Polyarenes II

Buckyballs represent a new and fascinating molecular allotropic form of carbon that has received a lot of attention by the chemical community during the last two decades. The unabating interest on this singular family of highly strained carbon spheres has allowed the establishing of the fundamental chemical reactivity of these carbon cages and, therefore, a huge variety of fullerene derivatives involving [60] and [70]fullerenes, higher fullerenes, and endohedral fullerenes have been prepared. Much less is known, however, of the chemistry of the uncommon non-IPR fullerenes which currently represent a scientific curiosity and which could pave the way to a range of new fullerenes. In this review on buckyballs we have mainly focused on the most recent and novel covalent chemistry of fullerenes involving metal catalysis and asymmetric synthesis, as well as on some of the most significant advances in supramolecular chemistry, namely H-bonded fullerene assemblies and the search for efficient concave receptors for the convex surface of fullerenes. Furthermore, we have also described the recent advances in the macromolecular chemistry of fullerenes, that is, those polymer molecules endowed with fullerenes which have been classified according to their chemical structures. This review is completed with the study of endohedral fullerenes, a new family of fullerenes in which the carbon cage of the fullerene contains a metal, molecule, or metal complex in the inner cavity. The presence of these species affords new fullerenes with completely different properties and chemical reactivity, thus opening a new avenue in which a more precise control of the photophysical and redox properties of fullerenes is possible. The use of fullerenes for organic electronics, namely in photovoltaic applications and molecular wires, complements the study and highlights the interest in these carbon allotropes for realistic practical applications. We have pointed out the so-called non-IPR fullerenes – those that do not follow the isolated pentagon rule – as the most intriguing class of fullerenes which, up to now, have only shown the tip of the huge iceberg behind the examples reported in the literature. The number of possible non-IPR carbon cages is almost infinite and the near future will show us whether they will become a reality.

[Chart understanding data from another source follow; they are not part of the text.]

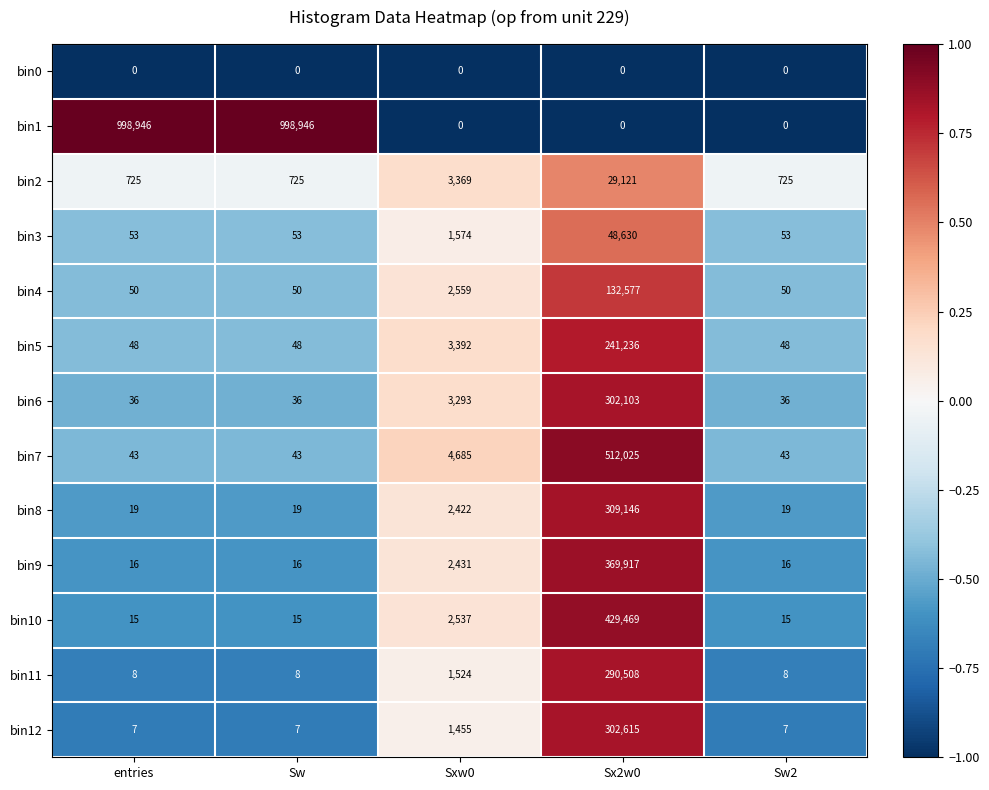

How many data points does each series have?

5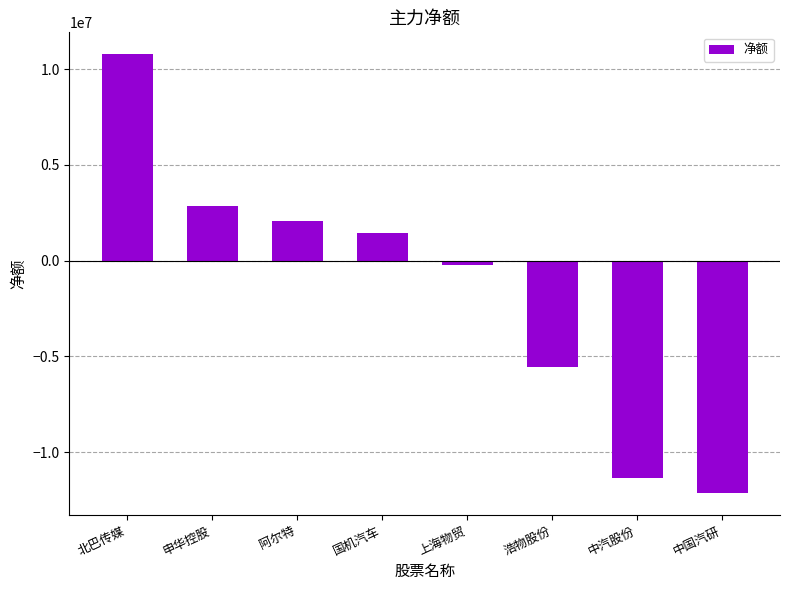

Which label corresponds to the smallest value in the chart?

中国汽研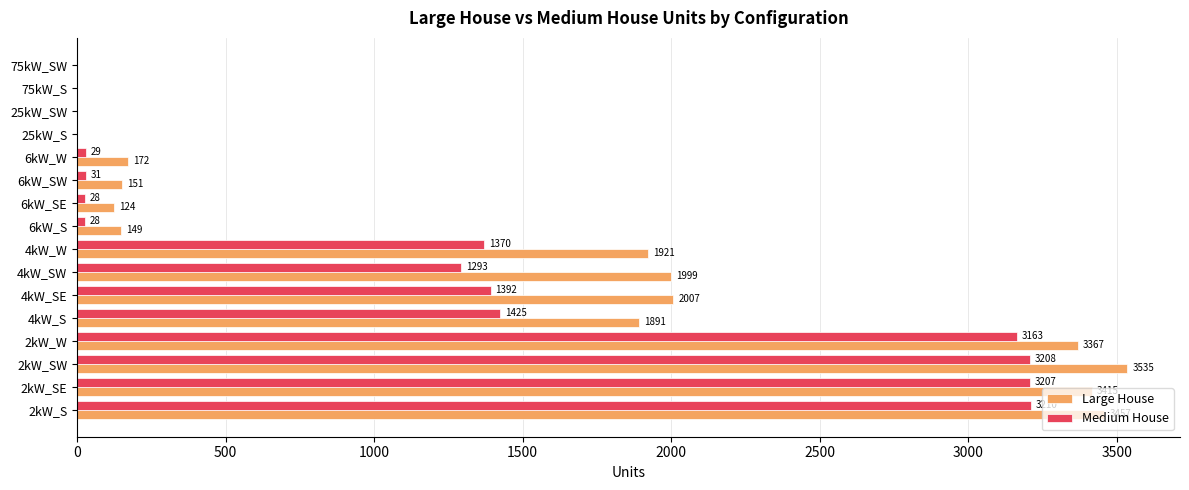

Which series changed the most between 2kW_S and 2kW_W?

Large House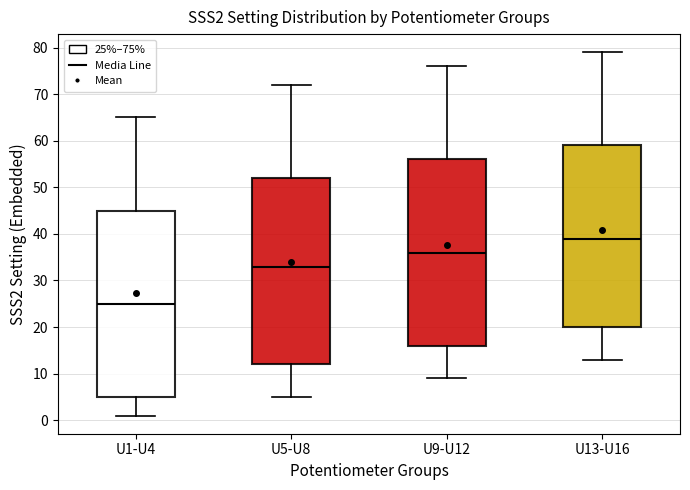

Where does the upper whisker of the box for U13-U16 end on the y-axis? The values are not printed on the chart, so give them approximately, as read against the axis.

79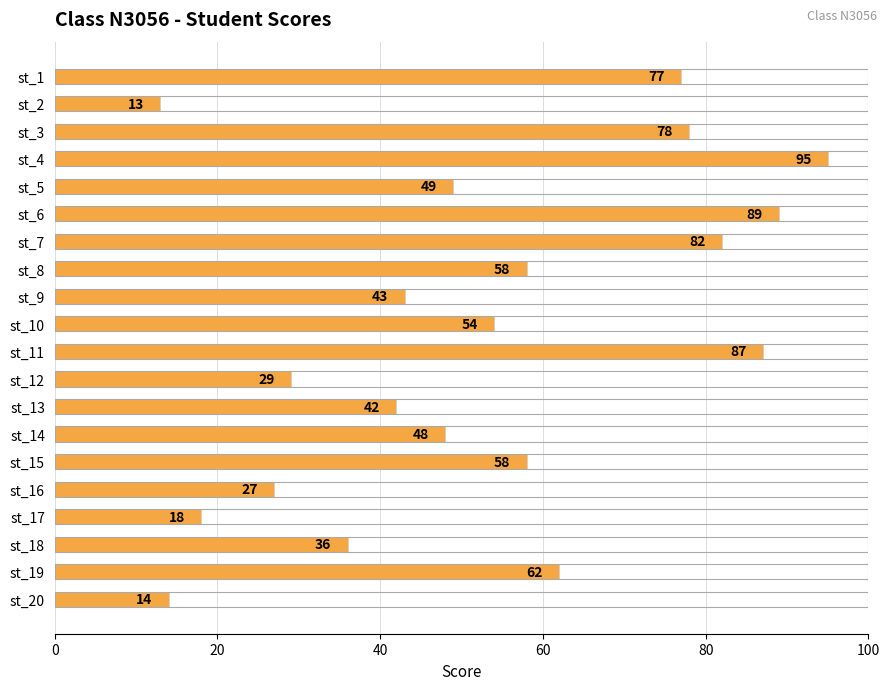

What is the difference between the maximum and minimum values?

82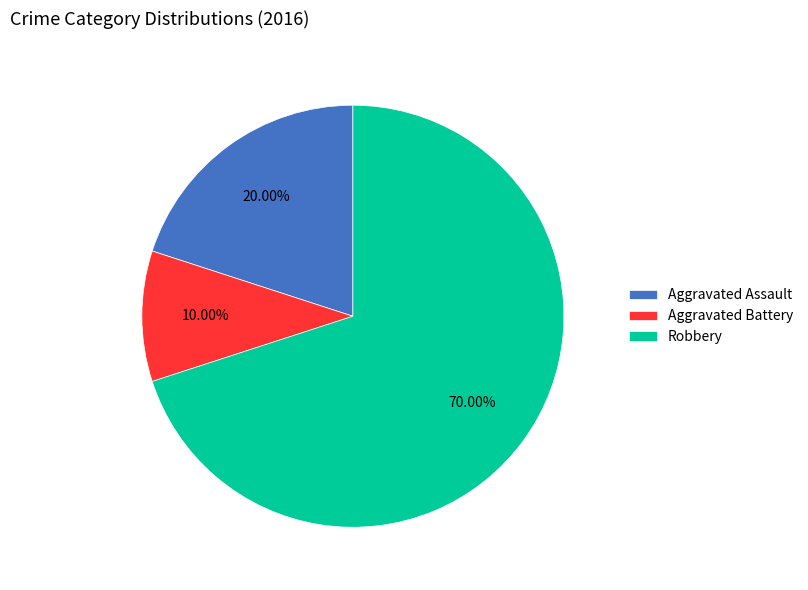

Is the sum of Robbery and Aggravated Assault greater than half?

Yes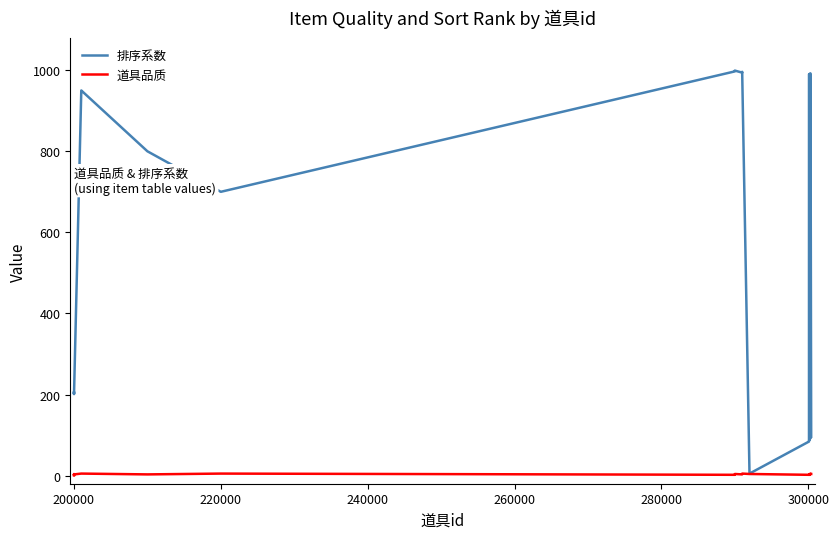

Which series has the largest total across all categories?

排序系数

Carbon nanotubes have generated great expectations in the scientific arena, mainly due to their spectacular properties, which include a high aspect ratio, high strain resistance, and high strength, along with high conductivities. Nowadays, carbon nanotubes are produced by a variety of methods, each of them with advantages and disadvantages. Once produced, carbon nanotubes can be chemically modified, using a wide range of chemical reactions. Functionalization makes these long wires much easier to manipulate and dispersible in several solvents. In addition, the properties of carbon nanotubes can be combined with those of organic appendages. Finally, carbon nanotubes need to be carefully characterized, either as pristine or modified materials.